Ecco 37 milioni per le aree di crisi di Piombino e Livorno

Il primato è davvero poco invidiabile: la Toscana è la regione che assorbe le risorse maggiori - 37,08 milioni di euro - tra quelle stanziate nel decreto appena firmato dal ministro del Lavoro, Andrea Orlando, per gli ammortizzatori alle imprese che operano nelle venti aree di crisi industriale complessa del Paese (180 milioni in tutta Italia, divisi in 13 regioni). Al secondo posto c'è il Piemonte con 30,9 milioni, poi il Lazio con 28,25 milioni.

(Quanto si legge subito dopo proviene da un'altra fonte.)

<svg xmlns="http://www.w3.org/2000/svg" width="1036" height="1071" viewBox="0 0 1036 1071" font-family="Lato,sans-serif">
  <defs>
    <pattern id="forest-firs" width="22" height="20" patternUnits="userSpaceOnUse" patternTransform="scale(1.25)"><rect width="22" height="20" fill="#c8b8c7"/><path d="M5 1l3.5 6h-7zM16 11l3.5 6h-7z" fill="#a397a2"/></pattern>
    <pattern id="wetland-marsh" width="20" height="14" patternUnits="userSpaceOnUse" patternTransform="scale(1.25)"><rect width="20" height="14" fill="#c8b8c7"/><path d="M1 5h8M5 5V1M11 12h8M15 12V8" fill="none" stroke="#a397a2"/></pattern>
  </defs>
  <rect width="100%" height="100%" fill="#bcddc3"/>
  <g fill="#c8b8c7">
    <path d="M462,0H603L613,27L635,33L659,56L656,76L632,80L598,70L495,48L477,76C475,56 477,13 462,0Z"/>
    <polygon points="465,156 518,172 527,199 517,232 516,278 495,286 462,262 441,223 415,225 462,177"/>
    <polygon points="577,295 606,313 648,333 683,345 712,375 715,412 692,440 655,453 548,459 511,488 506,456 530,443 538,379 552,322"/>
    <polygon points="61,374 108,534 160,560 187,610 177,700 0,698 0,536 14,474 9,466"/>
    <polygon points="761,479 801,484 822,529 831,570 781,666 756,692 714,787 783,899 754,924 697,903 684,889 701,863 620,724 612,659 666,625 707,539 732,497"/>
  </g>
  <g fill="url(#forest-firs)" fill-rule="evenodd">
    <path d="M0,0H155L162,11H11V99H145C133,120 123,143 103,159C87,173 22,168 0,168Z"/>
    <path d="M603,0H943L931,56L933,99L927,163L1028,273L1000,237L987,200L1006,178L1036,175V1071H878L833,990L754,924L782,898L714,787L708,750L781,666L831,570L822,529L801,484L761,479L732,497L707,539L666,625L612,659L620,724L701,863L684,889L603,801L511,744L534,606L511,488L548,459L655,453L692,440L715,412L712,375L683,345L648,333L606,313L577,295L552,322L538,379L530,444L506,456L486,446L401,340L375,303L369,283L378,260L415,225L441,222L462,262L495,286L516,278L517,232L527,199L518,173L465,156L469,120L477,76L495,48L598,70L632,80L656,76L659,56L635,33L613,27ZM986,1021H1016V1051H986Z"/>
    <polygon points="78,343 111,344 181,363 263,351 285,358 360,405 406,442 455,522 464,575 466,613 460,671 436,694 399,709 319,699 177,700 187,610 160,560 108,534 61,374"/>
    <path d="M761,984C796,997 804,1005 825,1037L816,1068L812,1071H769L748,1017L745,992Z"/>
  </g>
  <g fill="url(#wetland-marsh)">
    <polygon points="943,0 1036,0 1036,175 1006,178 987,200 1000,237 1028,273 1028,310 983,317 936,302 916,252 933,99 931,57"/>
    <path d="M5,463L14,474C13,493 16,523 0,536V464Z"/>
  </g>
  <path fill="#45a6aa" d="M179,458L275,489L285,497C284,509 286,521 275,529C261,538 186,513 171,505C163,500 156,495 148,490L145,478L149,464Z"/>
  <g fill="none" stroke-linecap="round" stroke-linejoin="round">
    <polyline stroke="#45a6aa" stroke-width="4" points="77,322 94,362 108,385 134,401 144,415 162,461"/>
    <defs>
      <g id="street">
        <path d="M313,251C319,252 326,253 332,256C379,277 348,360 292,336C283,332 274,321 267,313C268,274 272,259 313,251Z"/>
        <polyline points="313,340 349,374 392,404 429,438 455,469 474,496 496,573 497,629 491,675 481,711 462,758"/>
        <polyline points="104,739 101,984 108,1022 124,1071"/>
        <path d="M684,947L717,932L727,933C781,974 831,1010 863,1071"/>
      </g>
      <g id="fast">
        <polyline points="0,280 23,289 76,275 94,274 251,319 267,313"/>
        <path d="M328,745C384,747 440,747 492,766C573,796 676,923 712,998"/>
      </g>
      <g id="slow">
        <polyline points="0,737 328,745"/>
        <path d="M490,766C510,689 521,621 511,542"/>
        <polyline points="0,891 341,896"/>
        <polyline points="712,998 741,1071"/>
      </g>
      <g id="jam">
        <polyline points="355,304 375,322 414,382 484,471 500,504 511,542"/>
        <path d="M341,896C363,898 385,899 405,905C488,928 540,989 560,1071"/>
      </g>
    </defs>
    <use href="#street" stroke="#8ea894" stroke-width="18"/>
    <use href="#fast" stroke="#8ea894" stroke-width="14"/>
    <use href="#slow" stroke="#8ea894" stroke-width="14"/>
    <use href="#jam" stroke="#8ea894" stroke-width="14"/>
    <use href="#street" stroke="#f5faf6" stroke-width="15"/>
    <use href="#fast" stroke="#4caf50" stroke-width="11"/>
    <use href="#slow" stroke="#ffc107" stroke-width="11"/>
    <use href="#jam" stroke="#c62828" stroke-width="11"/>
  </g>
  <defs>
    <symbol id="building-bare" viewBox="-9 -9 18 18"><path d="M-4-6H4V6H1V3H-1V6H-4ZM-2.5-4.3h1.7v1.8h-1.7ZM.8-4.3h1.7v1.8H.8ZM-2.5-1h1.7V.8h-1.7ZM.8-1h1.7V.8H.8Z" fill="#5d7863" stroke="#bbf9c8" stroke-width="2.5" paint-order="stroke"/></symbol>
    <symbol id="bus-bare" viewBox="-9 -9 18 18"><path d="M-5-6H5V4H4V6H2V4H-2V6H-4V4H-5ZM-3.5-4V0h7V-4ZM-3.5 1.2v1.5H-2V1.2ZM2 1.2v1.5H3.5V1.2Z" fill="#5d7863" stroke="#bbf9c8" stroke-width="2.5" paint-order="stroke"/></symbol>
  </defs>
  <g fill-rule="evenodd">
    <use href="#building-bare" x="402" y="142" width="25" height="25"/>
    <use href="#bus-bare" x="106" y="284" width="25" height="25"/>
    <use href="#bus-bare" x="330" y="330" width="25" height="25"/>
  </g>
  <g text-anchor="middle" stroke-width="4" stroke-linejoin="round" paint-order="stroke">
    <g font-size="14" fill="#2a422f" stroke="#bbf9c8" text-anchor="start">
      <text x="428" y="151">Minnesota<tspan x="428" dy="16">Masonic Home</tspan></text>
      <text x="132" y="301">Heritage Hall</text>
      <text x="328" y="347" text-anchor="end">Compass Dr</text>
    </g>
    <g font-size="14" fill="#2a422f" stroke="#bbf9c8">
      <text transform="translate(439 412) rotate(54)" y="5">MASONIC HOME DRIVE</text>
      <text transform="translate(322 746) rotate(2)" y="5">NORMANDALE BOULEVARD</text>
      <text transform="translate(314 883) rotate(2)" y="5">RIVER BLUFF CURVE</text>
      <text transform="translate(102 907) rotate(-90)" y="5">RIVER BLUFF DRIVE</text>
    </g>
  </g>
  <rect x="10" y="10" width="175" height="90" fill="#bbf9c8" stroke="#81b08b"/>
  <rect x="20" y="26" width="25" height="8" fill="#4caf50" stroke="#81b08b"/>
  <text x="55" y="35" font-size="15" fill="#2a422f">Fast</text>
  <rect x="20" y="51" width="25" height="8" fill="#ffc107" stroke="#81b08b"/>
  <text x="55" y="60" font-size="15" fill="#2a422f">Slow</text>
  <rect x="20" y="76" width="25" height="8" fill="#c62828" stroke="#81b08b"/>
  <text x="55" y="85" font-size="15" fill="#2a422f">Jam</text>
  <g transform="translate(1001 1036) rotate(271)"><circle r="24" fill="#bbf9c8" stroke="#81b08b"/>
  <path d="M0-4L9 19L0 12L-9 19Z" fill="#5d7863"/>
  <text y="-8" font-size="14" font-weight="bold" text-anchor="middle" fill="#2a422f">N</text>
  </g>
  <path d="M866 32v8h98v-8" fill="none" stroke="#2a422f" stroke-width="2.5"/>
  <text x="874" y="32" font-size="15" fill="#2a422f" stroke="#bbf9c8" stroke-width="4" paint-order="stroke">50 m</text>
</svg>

Le risorse, previste dalla manovra 2021, serviranno a finanziare la cassa integrazione straordinaria e la mobilità in deroga (fino a un massimo di 12 mesi), finalizzate a completare i piani di riconversione e di recupero occupazionale nelle aree di crisi che in Toscana sono Piombino e Livorno. I soldi arriveranno nei territori per metà/fine aprile. Sono state le Regioni a inviare al ministero le ricognizioni dei fabbisogni finanziari.

Per ottenere l'ammortizzatore l'azienda deve presentare un piano di recupero occupazionale che prevede percorsi di politiche attive concordati con la Regione e diretti alla rioccupazione dei lavoratori.